On Wed, Jun 15, 2016 at 12:07 PM, Reinout van Rees email@example.com wrote:
Now local development: it is normal to mount the current directory as /code/, so that now is overlayed over the originally-added-to-the-docker /code/.
This means that anything done inside /code/ is effectively discarded in development. So a "bin/buildout" run has to be done again, because the bin/, parts/, eggs/ etc directories are gone.
Think of it like this: if you don't mount ./ as /code in the container then you practically have to rebuild the image all the time. This is fine for toy projects, but bigger ones have lots of files (eg: templates, images, css, tons of js 1-line modules etc). That means you get a big context that is slow to send (exacerbated in situations that have remote docker daemons like osx/windows docker clients).

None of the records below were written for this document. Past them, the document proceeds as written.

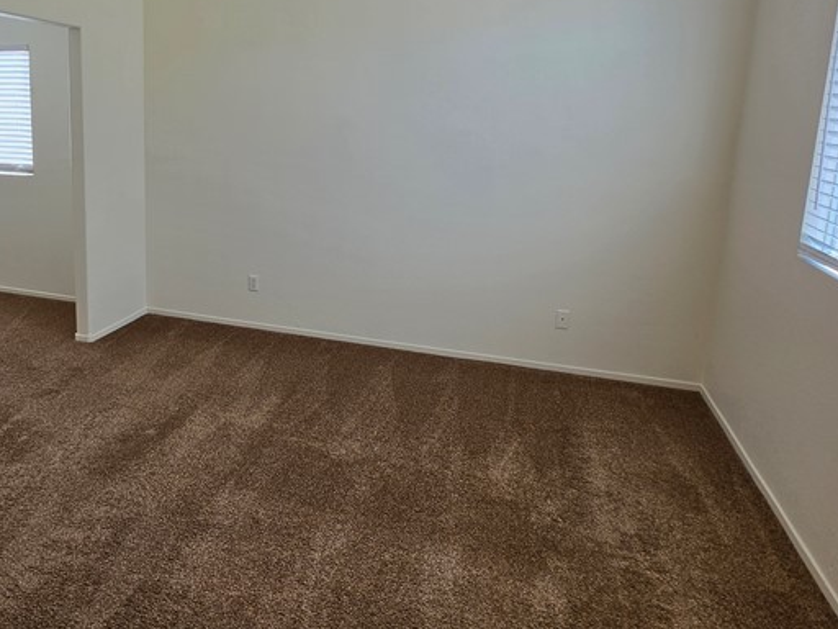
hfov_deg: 64.6
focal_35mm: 26
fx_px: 629
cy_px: 238
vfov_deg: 52.5
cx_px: 247
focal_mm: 2.2
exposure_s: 1/120
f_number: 1.9
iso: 25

Another compound problem: if you rebuild the image for every code change the new context will invalidate the docker image cache - everything will be slow, all the time. Ideally you'd have a stack of images, like a base image that takes big context (with code/assets) + smaller images that build from that but have very small contexts. I wrote some ideas about that here https://blog.ionelmc.ro/2016/05/07/dealing-with-docker/#optimizing-the-build-process if you have patience (it's a bit too long read).

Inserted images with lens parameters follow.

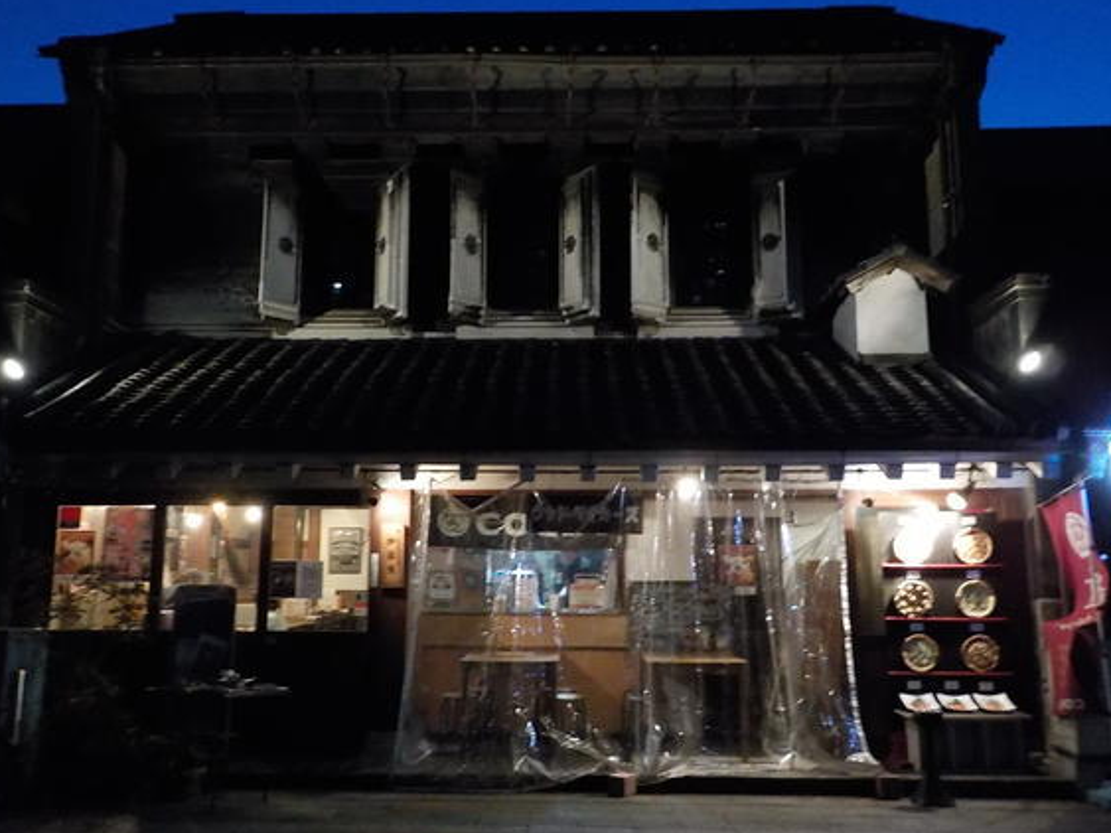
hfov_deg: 56.8
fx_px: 1027
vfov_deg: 44.1
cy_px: 401
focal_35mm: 32
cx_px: 537
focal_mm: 4.1
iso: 800
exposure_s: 1/13
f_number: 3.3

Basically what I'm saying is that you got no choice but to mount stuff in a development scenario :-)
Regarding the buildout problem, I suspect a src-layout can solve the problem:
- you only mount ./src inside container - you can happily run buildout inside the container (assuming it don't touch any of the code in src)
I suspect you don't need to run buildout for every code change so it's fine if you stick that into the image building.